Cumhurbaşkanı Erdoğan izin verdiği ölçüde bunlar yapılıyor. Yarın bunda da U dönüşü yapabilir. Birden biz 'Nas politikalarına geri döneceğiz' demeyeceğinin garantisi yok. Merkez Bankası yöneticileri 5 yıl boyunca görevde kalıp kalmayacağını bilmiyor. Tabi Merkez Bankası bağımsız olması gerekir. Öbür türlü her şey bir kişinin iki dudağı arasından çıkacak sözlere bağlanır.
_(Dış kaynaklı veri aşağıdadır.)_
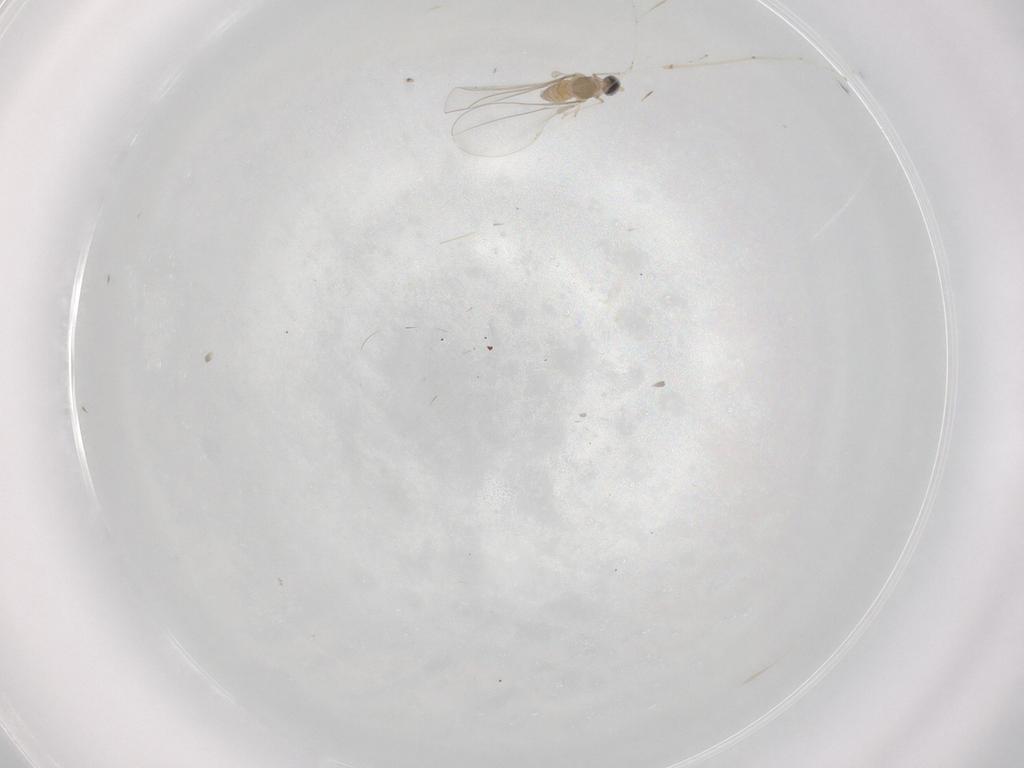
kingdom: Animalia
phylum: Arthropoda
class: Insecta
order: Diptera
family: Cecidomyiidae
Zaten o sebeple dışardan gelen para kısa vadeli para. Zaten onun için giren para yüksek faizle geri çıkıyor. Yatırımcı bir anda gelip kar edip gidiyor. Burada fazla durmuyor, 'fazla durursam başıma bir şey gelir' diye düşünüyor. Onun için bir türlü toparlanma gerçekleşmiyor. Biz göreve geldiğimizde 34 yıllık enflasyonu iki yılda tek haneye indirdik. Şimdi bizim arkadaşlar 1.5 yıldır çabalıyor, enflasyon %38'den %48 olmuş. 1.5 yıldır niye olmuyor? Çünkü sadece faiz ve vergi artırarak ekonomiyi düzeltemezsiniz. Fakirden alıp zengine vererek olmaz. Böyle ekonomi yönetimi olmaz. Ekonomi yönetimi halkın topyekun zenginleşmesi için çalışır. Bu yüzden ahlaki yozlaşma artıyor. Adalet duygusu yok olunca insanlar haksız kazancın peşine düşüyor. İnsanlar 'ben ne kadar çabalasamda olmuyor' dediği için kısa yoldan para kazanmanın yollarını arıyor.